Last login: Wed Nov 6 11:24:37 UTC 2024 on ttyO2
root@letux:~# dmesg|fgrep bmg
root@letux:~# i2cset -y 1 0x69 0x14 0xb6
root@letux:~# i2cset -y 1 0x69 0x14 0xb6
root@letux:~# i2cset -y 1 0x69 0x14 0xb6
root@letux:~# i2cset -y 1 0x69 0x14 0xb6
--- hangs for some seconds ---
[ 109.664245] rcu: INFO: rcu_preempt self-detected stall on CPU
[ 109.670318] rcu: 0-...!: (2100 ticks this GP) idle=7e74/1/0x40000004 softirq=9248/9248 fqs=0
[ 109.679260] rcu: (t=2100 jiffies g=11389 q=33 ncpus=1)
[ 109.684753] rcu: rcu_preempt kthread timer wakeup didn't happen for 2099 jiffies! g11389 f0x0 RCU_GP_WAIT_FQS(5) ->state=0x402
[ 109.696685] rcu: Possible timer handling issue on cpu=0 timer-softirq=4004
[ 109.704010] rcu: rcu_preempt kthread starved for 2100 jiffies! g11389 f0x0 RCU_GP_WAIT_FQS(5) ->state=0x402 ->cpu=0
[ 109.714935] rcu: Unless rcu_preempt kthread gets sufficient CPU time, OOM is now expected behavior.
[ 109.724517] rcu: RCU grace-period kthread stack dump:
[ 109.729797] task:rcu_preempt state:I stack:0 pid:15 tgid:15 ppid:2 flags:0x00000000
[ 109.739593] Call trace:
[ 109.739593] __schedule from schedule+0x3c/0x64
[ 109.747039] schedule from schedule_timeout+0xa8/0xd4
[ 109.752349] schedule_timeout from rcu_gp_fqs_loop+0x148/0x370
[ 109.758514] rcu_gp_fqs_loop from rcu_gp_kthread+0xec/0x124
[ 109.764373] rcu_gp_kthread from kthread+0xfc/0x108
[ 109.769500] kthread from ret_from_fork+0x14/0x28
[ 109.774444] Exception stack(0xf0041fb0 to 0xf0041ff8)
[ 109.779754] 1fa0: 00000000 00000000 00000000 00000000
[ 109.788330] 1fc0: 00000000 00000000 00000000 00000000 00000000 00000000 00000000 00000000
[ 109.796905] 1fe0: 00000000 00000000 00000000 00000000 00000013 00000000
[ 109.803863] CPU: 0 UID: 0 PID: 3210 Comm: loginwindow Not tainted 6.12.0-rc6-letux+ #169
[ 109.803894] Hardware name: Generic OMAP36xx (Flattened Device Tree)

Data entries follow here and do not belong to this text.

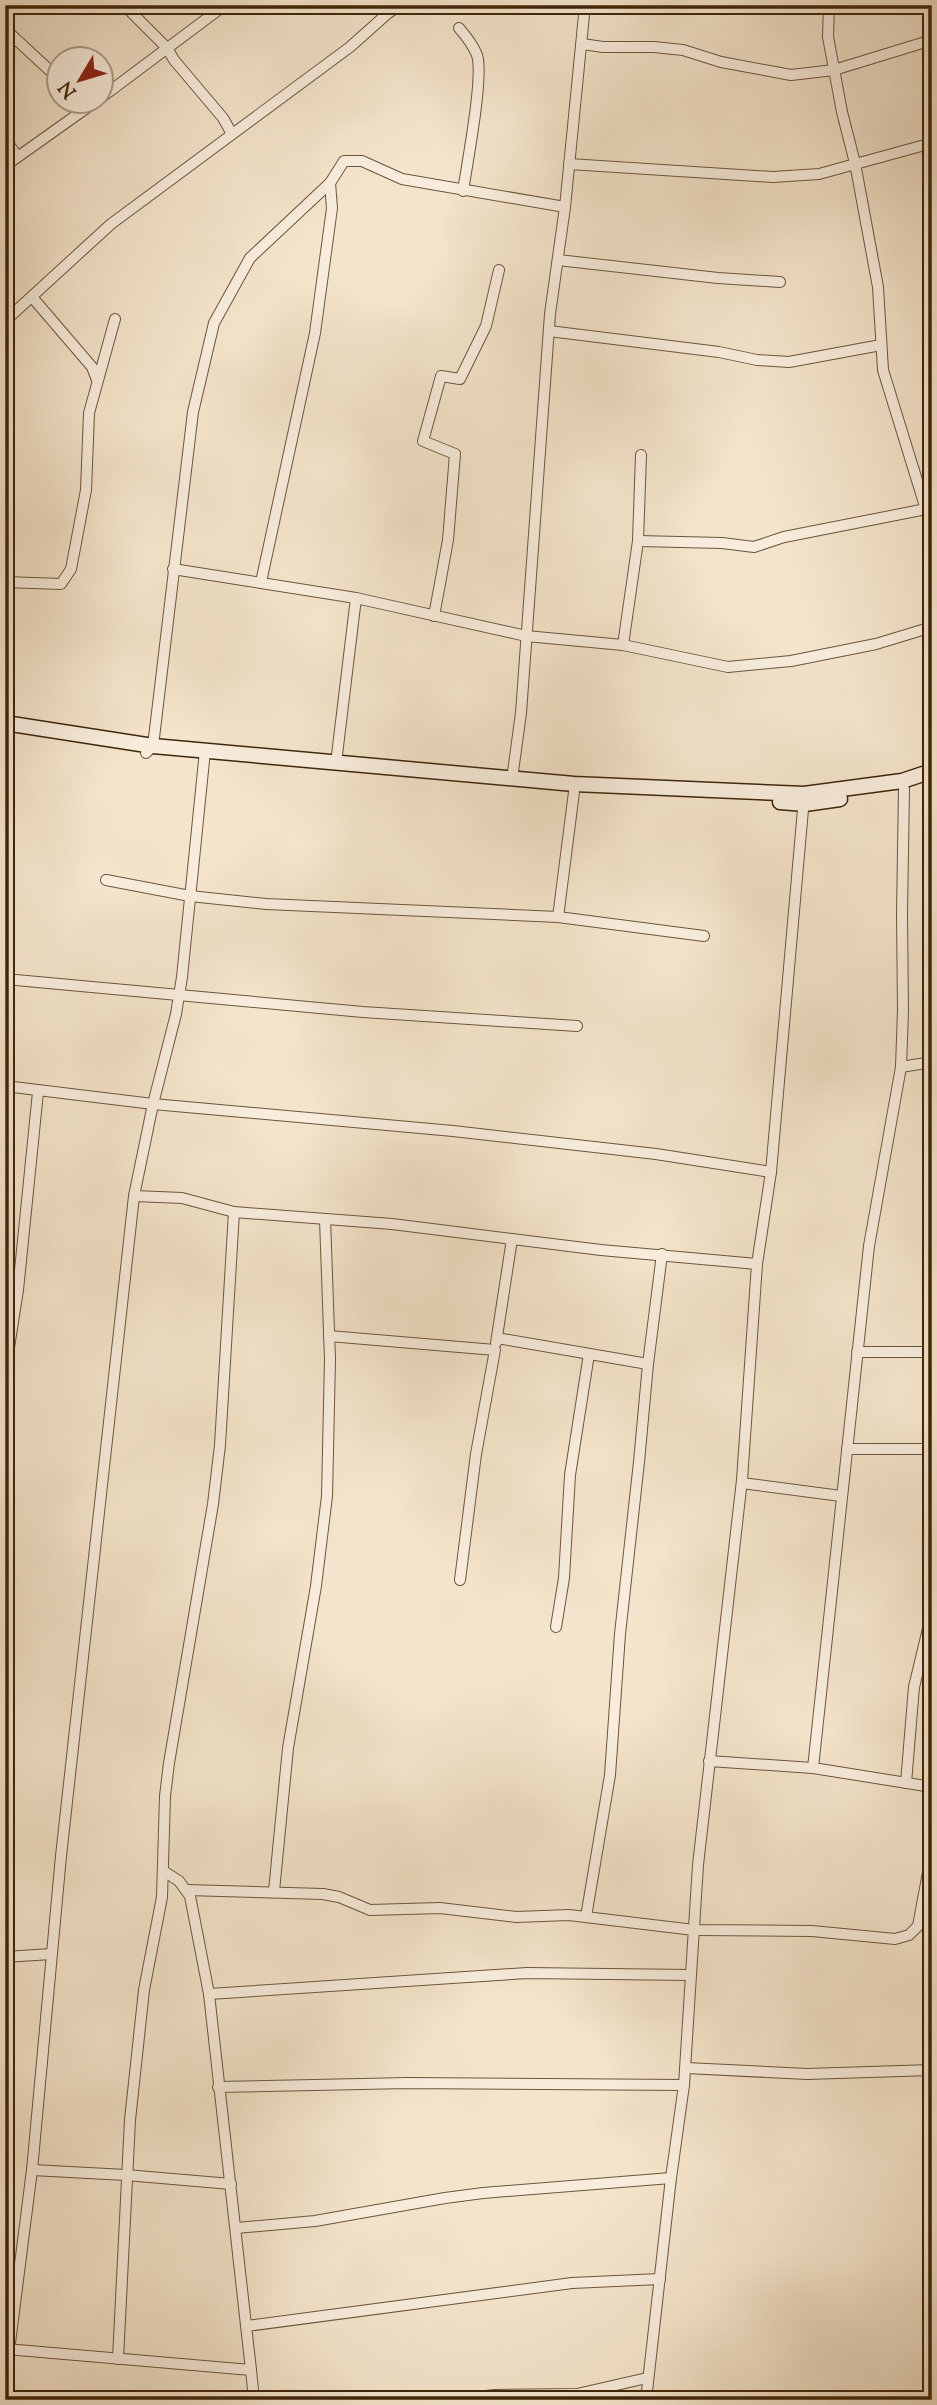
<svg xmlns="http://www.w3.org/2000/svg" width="937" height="2405" viewBox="0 0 937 2405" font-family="'Sorts Mill Goudy',serif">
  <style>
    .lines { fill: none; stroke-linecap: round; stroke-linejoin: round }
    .minor-casing { stroke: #6c563a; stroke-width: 12 }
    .secondary-casing { stroke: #3e2609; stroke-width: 17 }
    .minor { stroke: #f8eddd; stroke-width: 10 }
    .secondary { stroke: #f8eddd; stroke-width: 14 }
  </style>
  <rect width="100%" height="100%" fill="#f4e4cb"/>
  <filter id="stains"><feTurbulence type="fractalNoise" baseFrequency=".00286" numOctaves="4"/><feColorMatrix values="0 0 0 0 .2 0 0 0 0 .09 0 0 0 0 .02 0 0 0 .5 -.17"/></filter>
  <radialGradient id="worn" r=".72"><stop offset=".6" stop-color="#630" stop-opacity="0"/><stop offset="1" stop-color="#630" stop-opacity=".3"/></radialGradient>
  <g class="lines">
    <defs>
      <g id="minor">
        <polyline points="124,5 167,48 174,60 223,118 232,134"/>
        <polyline points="829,5 828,37 842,112 855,163 878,287 883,370 932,529"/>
        <path d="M459,28C466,36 473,45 477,55C484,76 467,164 463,191"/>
        <polyline points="5,29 60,80"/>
        <polyline points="582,44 603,47 654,47 683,50 721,62 791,75 834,70 932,40"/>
        <polyline points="102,97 225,5"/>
        <polyline points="5,139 17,156"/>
        <polyline points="569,164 773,177 819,174 932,143"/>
        <polyline points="5,166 95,102"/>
        <polyline points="558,260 718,278 780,282"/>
        <polyline points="32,297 92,367 97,380"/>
        <polyline points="5,321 111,224 350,47 387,14 400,5"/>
        <polyline points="549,331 719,352 757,360 789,362 881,345"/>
        <polyline points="638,541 722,543 754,547 784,537 926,509"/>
        <polyline points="173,569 356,598 526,636 623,645 728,667 791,661 876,644 932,627"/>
        <polyline points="5,582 61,584 71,569 86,490 89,413 115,319"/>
        <polyline points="261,582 315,333 332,208 330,183"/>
        <polyline points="434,616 448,540 455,454 423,441 441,376 460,379 486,326 499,270"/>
        <polyline points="623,645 638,541 641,455"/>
        <polyline points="146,753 153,746 193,412 214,323 250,258 330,183 344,161 362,161 402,179 565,207"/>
        <polyline points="336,763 356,598"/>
        <polyline points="512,779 521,713 550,314 565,207 585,5"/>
        <polyline points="106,880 190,896 266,904 558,917 704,936"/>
        <polyline points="558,917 574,792"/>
        <polyline points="5,979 363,1012 577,1026"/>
        <polyline points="901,1067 932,1062"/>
        <polyline points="5,1086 153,1104 453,1131 656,1154 771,1172"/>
        <polyline points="134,1196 182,1198 234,1212 392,1224 601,1250 757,1264"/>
        <polyline points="329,1336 495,1350 476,1454 460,1580"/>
        <polyline points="497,1338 648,1364"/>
        <polyline points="496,1343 512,1239"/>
        <polyline points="857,1352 932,1352"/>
        <polyline points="5,1373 18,1290 38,1092"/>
        <polyline points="847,1449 932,1449"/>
        <polyline points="742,1483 841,1496"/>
        <polyline points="556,1627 564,1578 570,1475 589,1354"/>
        <polyline points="709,1761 813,1768 932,1787"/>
        <polyline points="813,1768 869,1246 901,1067 903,1011 902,914 904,789"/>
        <polyline points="906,1783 914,1687 932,1612"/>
        <polyline points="187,1890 323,1894 339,1897 370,1910 440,1908 516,1917 569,1915 694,1930 812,1931 895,1939 909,1935 918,1926 932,1851"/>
        <polyline points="274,1891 288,1748 316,1586 327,1496 330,1359 325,1219"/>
        <polyline points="586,1917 610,1775 620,1634 639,1462 648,1364 662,1254"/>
        <polyline points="5,1957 51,1954"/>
        <polyline points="209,1994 527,1973 690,1975"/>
        <polyline points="686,2068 807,2074 932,2070"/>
        <polyline points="218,2087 408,2083 684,2085"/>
        <polyline points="32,2170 126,2175 231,2184"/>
        <polyline points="236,2228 315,2221 445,2198 483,2193 671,2178"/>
        <polyline points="247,2326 572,2283 660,2279"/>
        <polyline points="6,2349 251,2370 209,1994 190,1896 179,1881 165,1872"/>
        <polyline points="118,2359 130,2120 144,1990 162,1897 165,1796 169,1763 213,1504 220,1445 234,1212"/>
        <polyline points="251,2370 254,2400"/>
        <polyline points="5,2382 32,2170 61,1856 134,1196 153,1104 176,1014 182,977 205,751"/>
        <polyline points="449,2400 495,2395 577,2394 647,2378"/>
        <polyline points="646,2400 671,2178 684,2085 698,1865 742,1480 757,1264 771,1172 804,798"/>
      </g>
      <g id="secondary">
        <polyline points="5,723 153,746 574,784 804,794 902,781 932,771"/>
        <polyline points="780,802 805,804 840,799"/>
      </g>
    </defs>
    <use href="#minor" class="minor-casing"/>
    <use href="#secondary" class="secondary-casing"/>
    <use href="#minor" class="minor"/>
    <use href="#secondary" class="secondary"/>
  </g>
  <rect width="937" height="2405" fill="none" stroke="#f4e4cb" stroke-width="28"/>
  <rect x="7" y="7" width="923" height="2391" fill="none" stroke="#3e2609" stroke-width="3.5"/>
  <rect x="14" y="14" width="909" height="2377" fill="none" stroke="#3e2609" stroke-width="2"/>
  <g transform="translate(80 80) rotate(232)"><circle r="33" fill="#f8eddd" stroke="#ae9d88" stroke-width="2"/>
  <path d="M0-5L12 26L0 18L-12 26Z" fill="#8f2418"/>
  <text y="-10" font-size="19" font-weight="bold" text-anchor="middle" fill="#3e2609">N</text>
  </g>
  <rect width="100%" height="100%" filter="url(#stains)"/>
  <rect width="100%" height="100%" fill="url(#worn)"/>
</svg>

[ 109.803894] PC is at handle_softirqs+0x84/0x300
[ 109.803924] LR is at handle_softirqs+0x54/0x300
[ 109.803955] pc : [<c0133c3c>] lr : [<c0133c0c>] psr: 60070113
[ 109.803955] sp : f0001fa0 ip : 844ce392 fp : c0f02080
[ 109.803985] r10: f0651be0 r9 : c1008d28 r8 : f0651be8
[ 109.803985] r7 : c0f02d40 r6 : 00000200 r5 : c0e91600 r4 : c0e91600
[ 109.803985] r3 : 2e70d000 r2 : 00000000 r1 : c0e91600 r0 : c23cad00
[ 109.804016] Flags: nZCv IRQs on FIQs on Mode SVC_32 ISA ARM Segment none
[ 109.804016] Control: 10c5387d Table: 82b70019 DAC: 00000051
[ 109.804016] Call trace:
[ 109.804046] handle_softirqs from __irq_exit_rcu+0x6c/0xb4
[ 109.804077] __irq_exit_rcu from irq_exit+0x8/0x10
[ 109.804077] irq_exit from call_with_stack+0x18/0x20
[ 109.804138] call_with_stack from __irq_svc+0x98/0xcc
[ 109.804138] Exception stack(0xf0651b60 to 0xf0651ba8)
[ 109.804168] 1b60: c2c8f300 f0651ce0 c085aec0 c2c8f300 00000000 00000019 00000000 00000000
[ 109.804168] 1b80: f0651be8 00000000 f0651be0 00000000 ffffffff f0651bb0 c02ba850 c085aec0
[ 109.804199] 1ba0: a0070113 ffffffff
[ 109.804199] __irq_svc from sock_poll+0x0/0xbc
[ 109.804229] sock_poll from do_sys_poll+0x2a8/0x460
[ 109.804260] do_sys_poll from sys_poll+0x74/0xe8
[ 109.804290] sys_poll from ret_fast_syscall+0x0/0x54
[ 109.804290] Exception stack(0xf0651fa8 to 0xf0651ff0)
[ 109.804321] 1fa0: 0000409b 00162f90 beeb07cc 00000001 ffffffff 00000000
[ 109.804321] 1fc0: 0000409b 00162f90 b61c3080 000000a8 00000000 00162f9c 00163f90 beeb0874
[ 109.804351] 1fe0: 000000a8 beeb07a8 b6a83bd7 b6a057e6
root@letux:~# while true; do i2cset -y 1 0x69 0x14 0xb6 && echo good; done
Error: Write failed
good
Error: Write failed
good
good
good
good
Error: Write failed
good
Error: Write failed
good
good
good
good
good
good
good
good
good
good
good
good
good
good
good
good
Error: Write failed
good
^C
root@letux:~#
So there are chips (like BMG160) which might block the SDA/SCL lines in a
strange way where the patched i2c driver fails instead of timing out and
reporting an error.
Therefore, I'd suggest to revert it or find a proper fix.